§ **INSTRUCTION**:
Your job is to retype all of the data word for word, leaving every image out.

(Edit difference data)
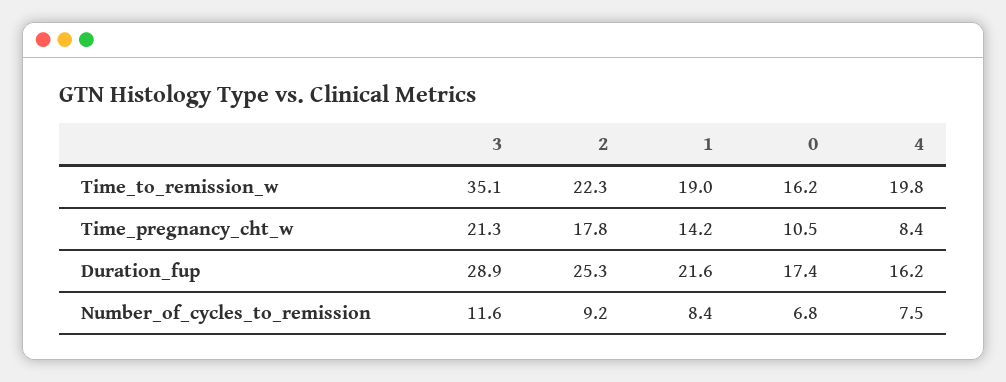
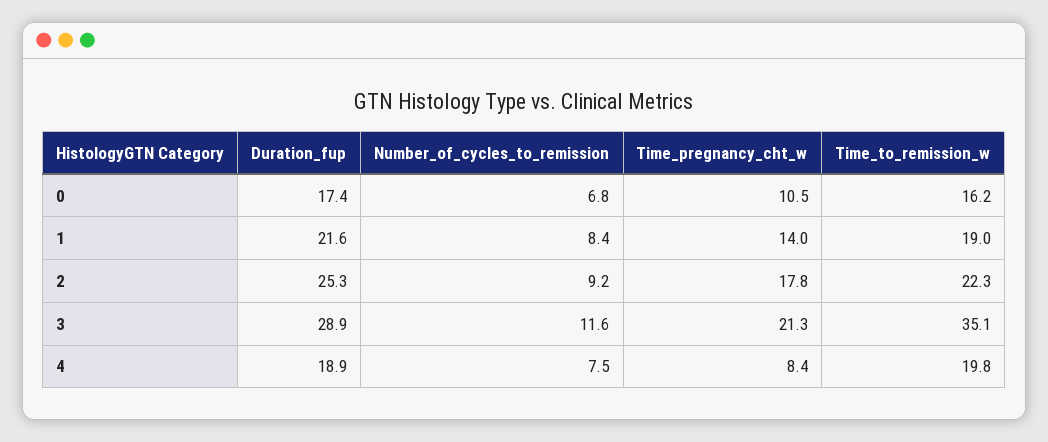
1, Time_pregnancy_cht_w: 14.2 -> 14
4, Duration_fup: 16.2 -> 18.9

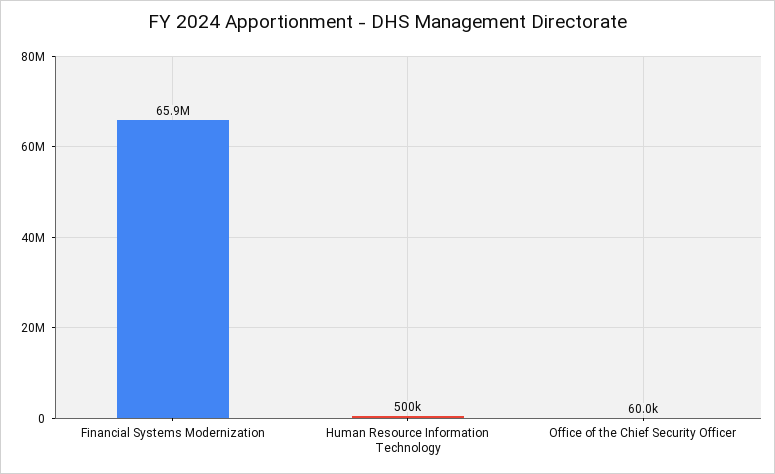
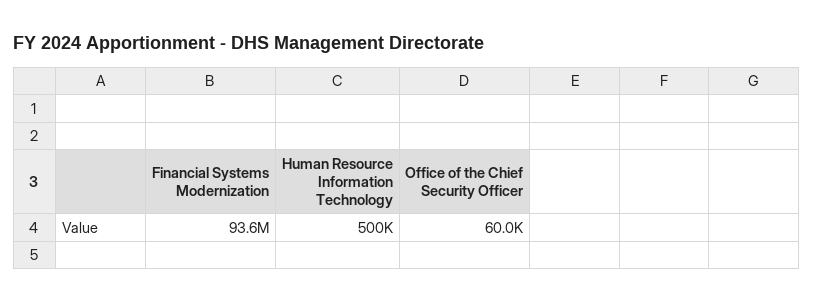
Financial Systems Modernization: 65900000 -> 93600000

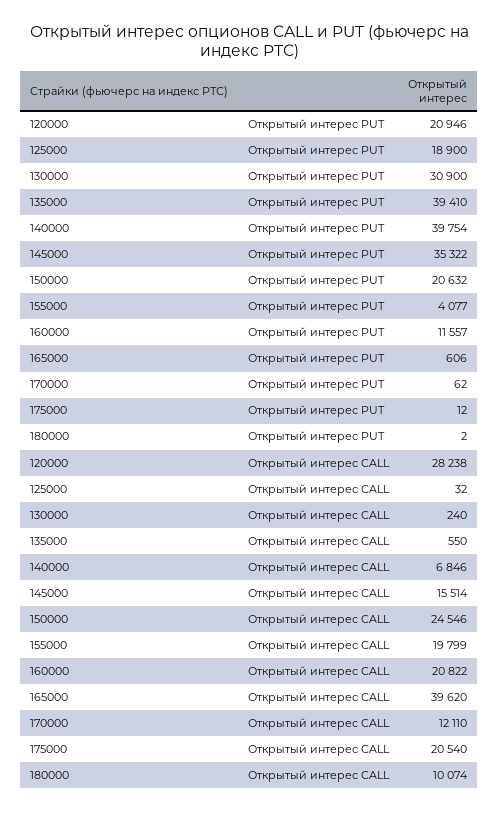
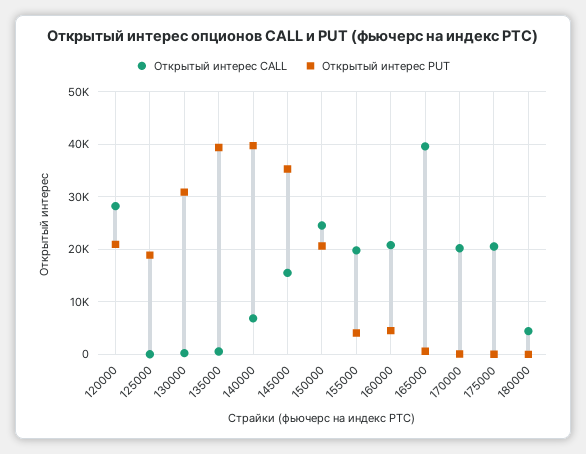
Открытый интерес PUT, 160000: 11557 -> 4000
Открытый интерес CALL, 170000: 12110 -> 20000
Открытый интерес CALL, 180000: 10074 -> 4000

§ **TASK RESULT**:
1, Time_pregnancy_cht_w: 14.2 -> 14
4, Duration_fup: 16.2 -> 18.9

Financial Systems Modernization: 65900000 -> 93600000

Открытый интерес PUT, 160000: 11557 -> 4000
Открытый интерес CALL, 170000: 12110 -> 20000
Открытый интерес CALL, 180000: 10074 -> 4000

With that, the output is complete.